═══ TEXT EXCERPT ═══

Self-promotion (sorry!)

I always have to be a bit self-promotional. The Food Systems Countdown Initiative (FSCI) has published its third annual paper in Nature Food and Policy Report. The highlights?

The FSCI interactive tool on the Food Systems Dashboard

  • Over the past two decades, meaningful progress has been made in improving food systems. Of the 42 indicators examined, slightly fewer than half (20) changed in a desirable direction from 2000 to 2022.

  • Most of the FSCI tracked food system indicators interact with other indicators, either directly or indirectly, meaning that change in any one area of food systems is likely to affect others and that unlocking change may require coordinated action across multiple dimensions.

  • Certain indicators related to governance and resilience are key leverage points — and could be critical because of their influence and dependence on other aspects of food systems, and change in them can affect many other indicators.

One cool thing we did was put the indicators and their interactions on the Food Systems Dashboard. You can play with the FSCI data in all kinds of ways. To get yourself oriented, you can find the indicators here, all the data globally and by country, the country profiles of the FSCI data (for example, Kenya), and last, the interaction tool (which is pretty neat).

We’re screwed, but some more than others. And that is not fair…

  • The scary annual World Risk Report just came out and it just got a bit scarier this year. Gee, I wonder why…we are so screwed.

  • Reuters published a heartbreaking collection of journalism entitled “Starving World.” Just devastating but worth taking the time to read.

  • With avian flu sparking and spreading, this article in Nature Reviews Biodiversity is a warning call about pathogens and planetary change.

It all feels wrong

Well, here we are. We could see this coming. We could say we predicted it. But now that it’s here, it stings a bit more, cuts deeper, and blankets everything with sadness. Where the United States, and for that matter, the world, goes from here is anyone's guess. Journalists pontificate, academics hypothesize, and political pundits postulate, but we have no idea what will come and where world order is headed.

This election and its results have been a slow burn for me - one that has been in play for a decade, following other societal trends that don’t totally align with my worldview. I think—and this may also be a consequence of age—I have officially lost the thread. The world seems to me like it has gone completely mad. I don’t get why people must take so many pictures of themselves and post them repeatedly on social media. I don’t resonate with people who remain staunchly optimistic when the world is so off-kilter with climate change, conflict, and inequity. I don’t understand why 733 million people going hungry, a 73% decline in wildlife populations since 1970, and a planet burning up, doesn’t make people infuriated and rise up!

In times like this, I turn to the arts—drowning myself in music and movies—the darker and more brooding, the better to complement my mood. The Cure’s new album, Songs of a Lost World, is one of their best albums in years. Like this song, entitled EndSong:

It's all gone, it's all gone

Nothing left of all I loved

It all feels wrong

It's all gone, it's all gone, it's all gone

No hopes, no dreams, no world

No, I don't belong

I don't belong here anymore

Don’t worry, my dear readers, I am fine. These lyrics are borderline suicidal, but that’s Robert Smith for ya— the king of goth is chronically depressed and despairing, but at least he stays true to his calling and self. While these lyrics are sullen, the world indeed does not feel all that right, and it is hard to find a place to fit neatly in it and remain, well, chipper (and by the way, he did write Friday I’m in Love - not my fav). At least for many, the feeling of belonging in the U.S. is getting harder (and scarier) to imagine.

═══

WHAT YOU SHOULD DO:
According to the post, why might unlocking change in food systems require coordinated action across multiple dimensions? Answer in one to three sentences.

═══ RECORDED INFORMATION ═══

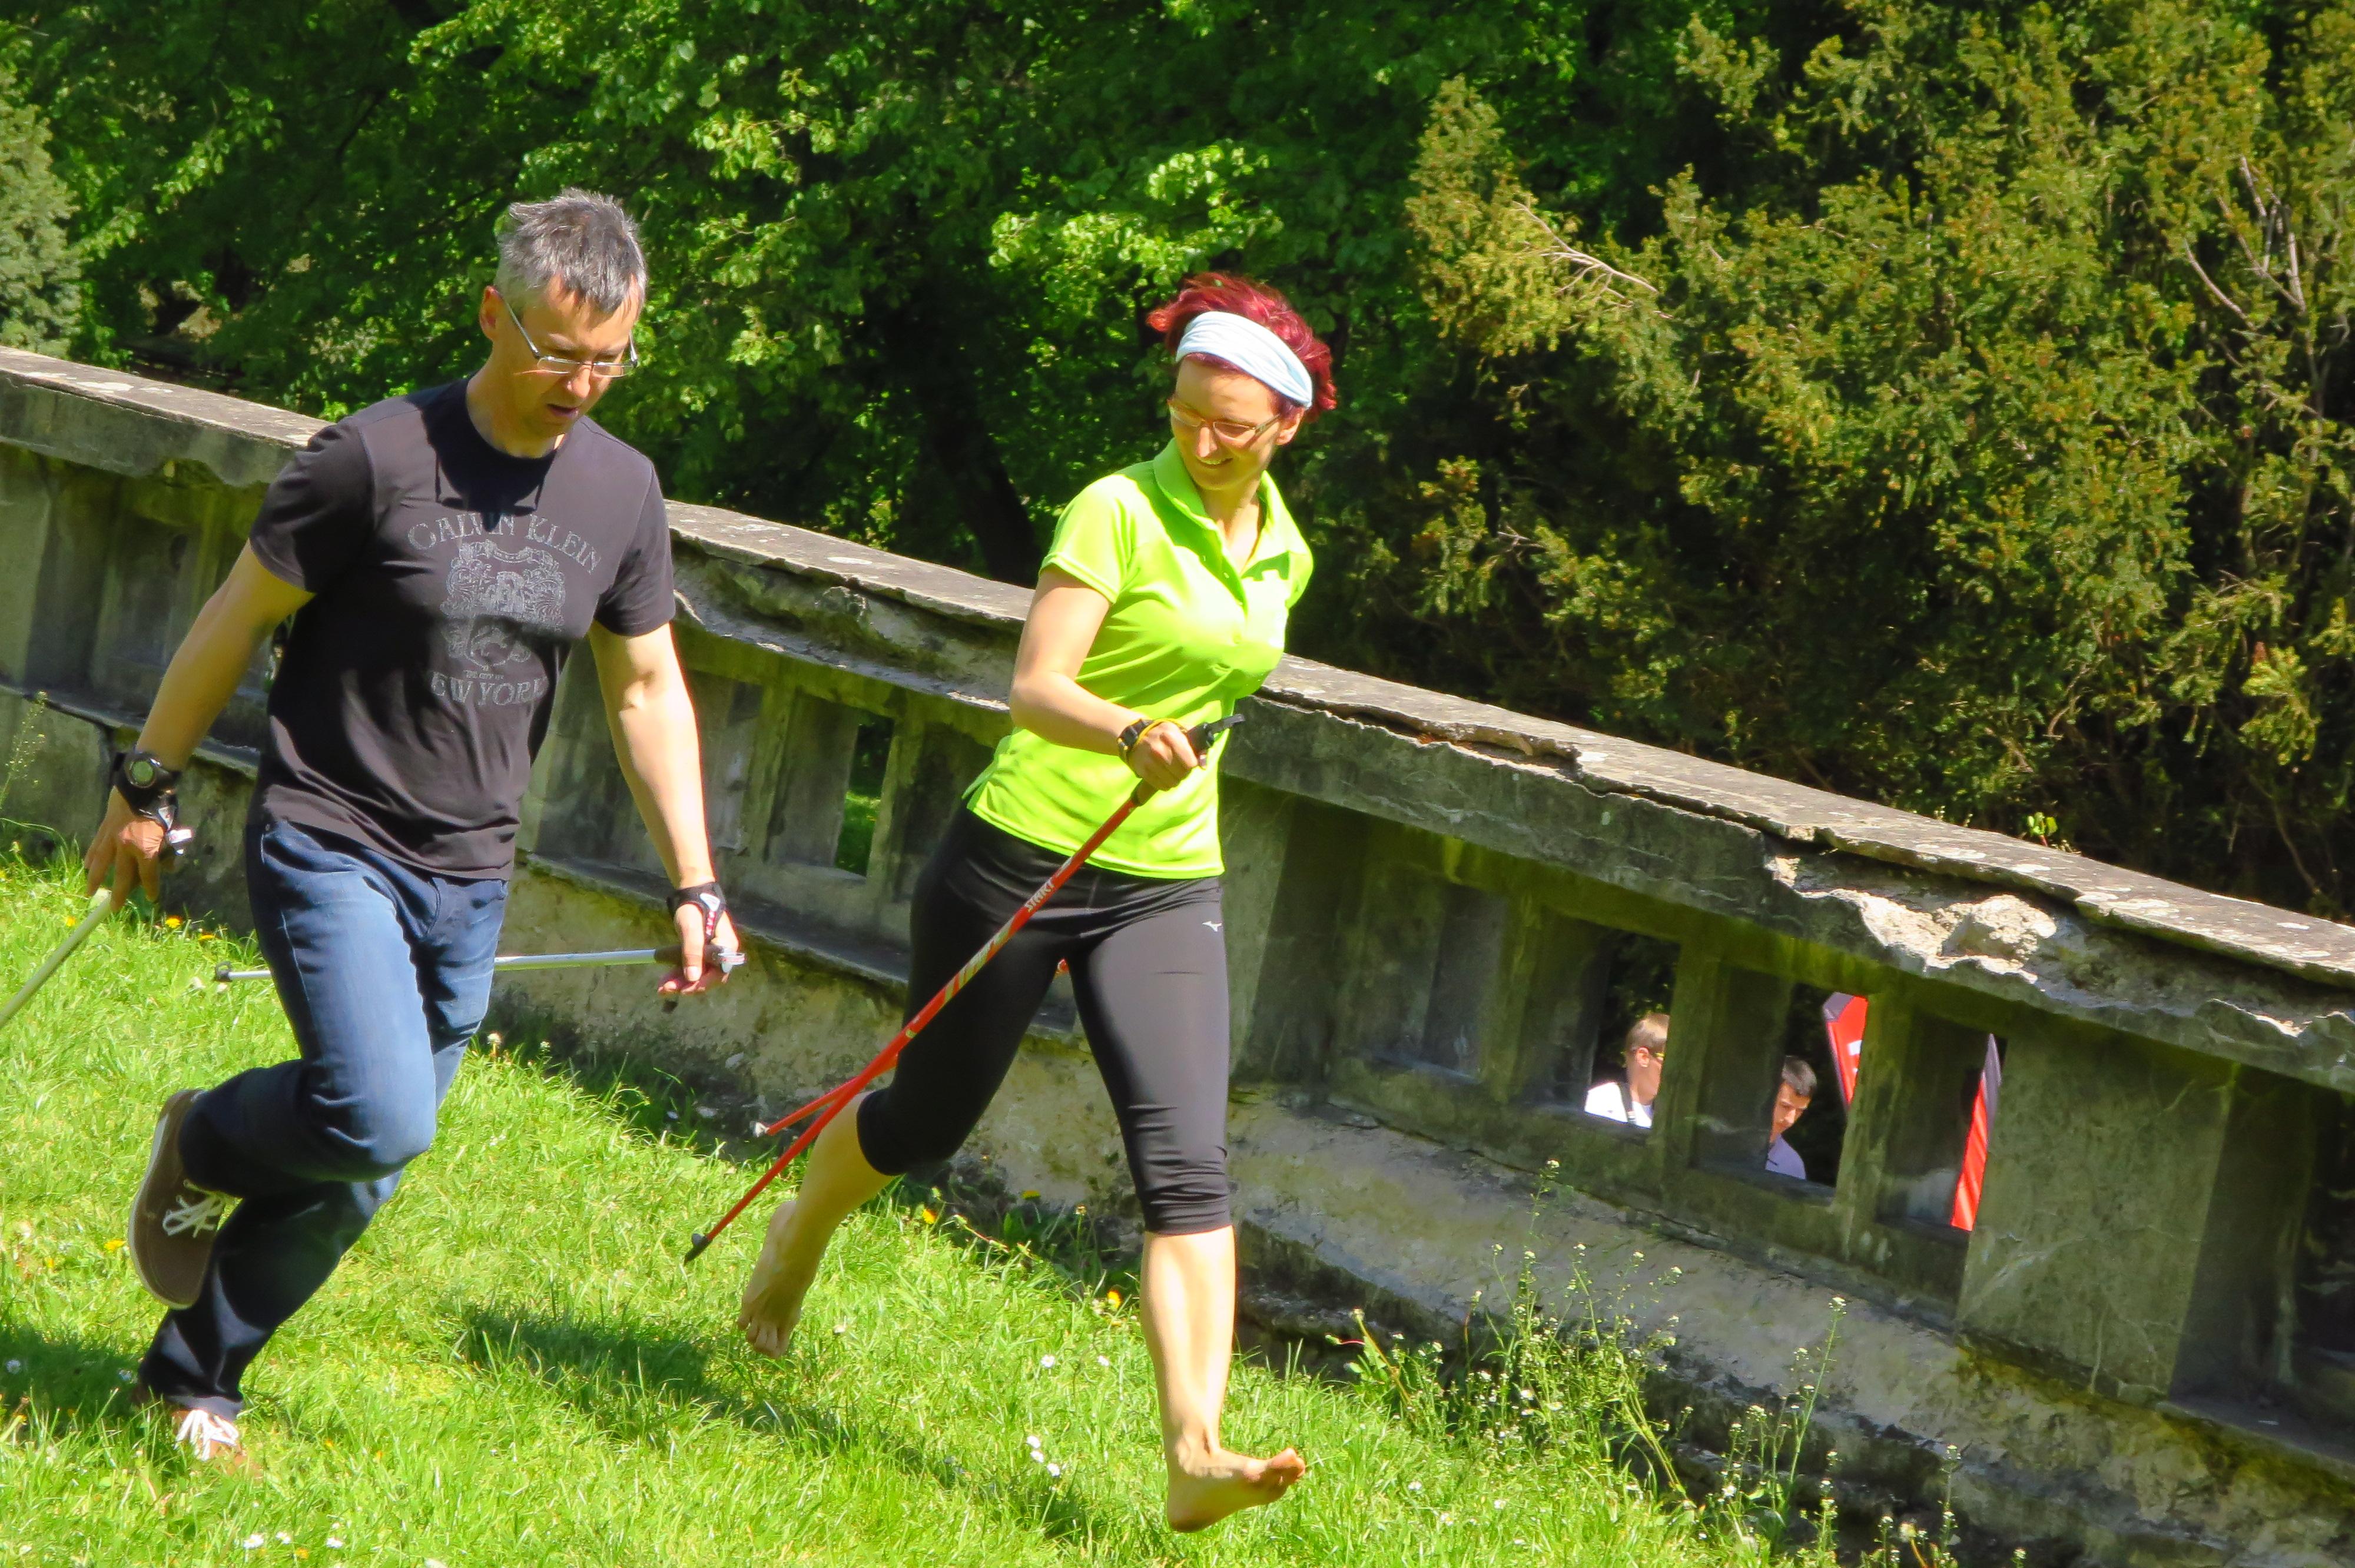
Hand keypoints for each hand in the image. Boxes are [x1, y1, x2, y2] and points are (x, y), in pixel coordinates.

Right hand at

═══

EXPECTED ANSWER:
Most of the food system indicators that FSCI tracks interact with other indicators, either directly or indirectly. Because of this, change in any one area of food systems is likely to affect others.